Wpis z mikrobloga

W sylwestra wypiłem liter wódki, na drugi dzień czułem się jak młody bóg, zero jakichkolwiek negatywnych dolegliwości, wczoraj 10 lanych piw z różnych barów i powiem wam, że głowa to mnie nigdy tak nie bolała jak po tych wczorajszych piwach. Nie dość, że zapłaciłem za nie prawie 200zł, to czuje się jak wrak człowieka i jeszcze mam jakieś chore odruchy wymiotne jak sobie przypomnę ten smak.

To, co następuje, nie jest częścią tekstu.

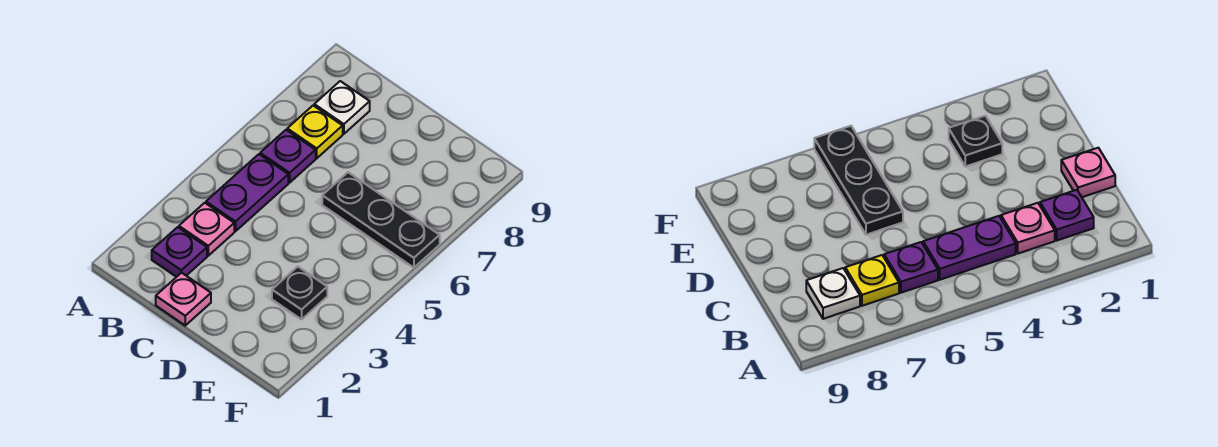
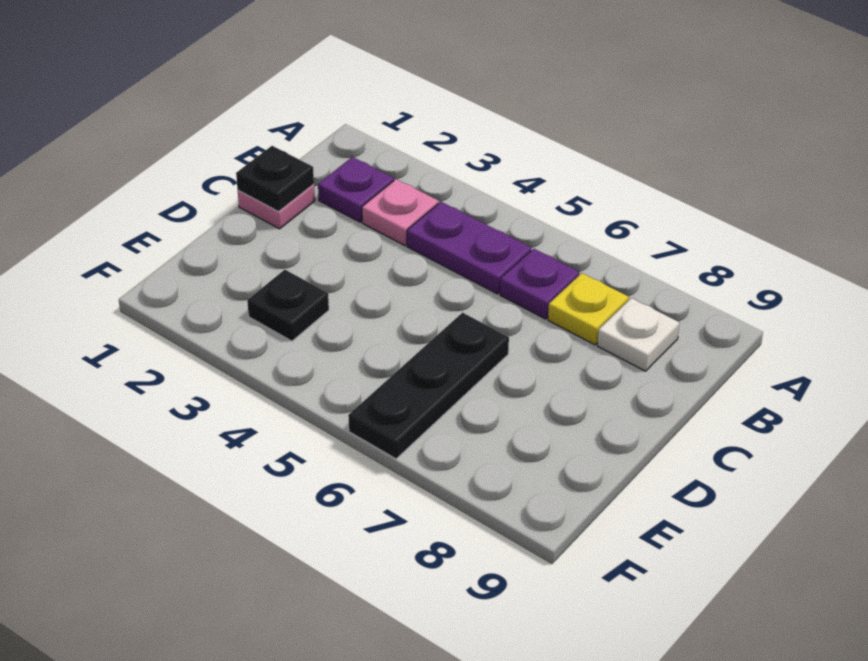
none -> black plate C1 level 2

Morał jest taki- pijcie wódkie, a nie jakieś śmieszne piwo #rozowepaski #niebieskiepaski #alkoholizm #alkohol #pijzwykopem
  • 7
@12margo099: Ja częściej miałem odwrotnie. Ale to nie od rodzaju alko raczej zależy. Podejrzewam, że na sylwku miałeś jakieś jedzenie, była zapoja i całkiem inaczej żołądek pracował. Ja zawsze przy piciu muszę mieć jedzenie, popijać sobie np. wodę, herbatę między piwami, zagryzać owocami, warzywami. No i nie kłaść się spać na największej śrubie. A przed snem obowiązkowo woda. Doszedłem do takiego skilla, że kaca miewam sporadycznie.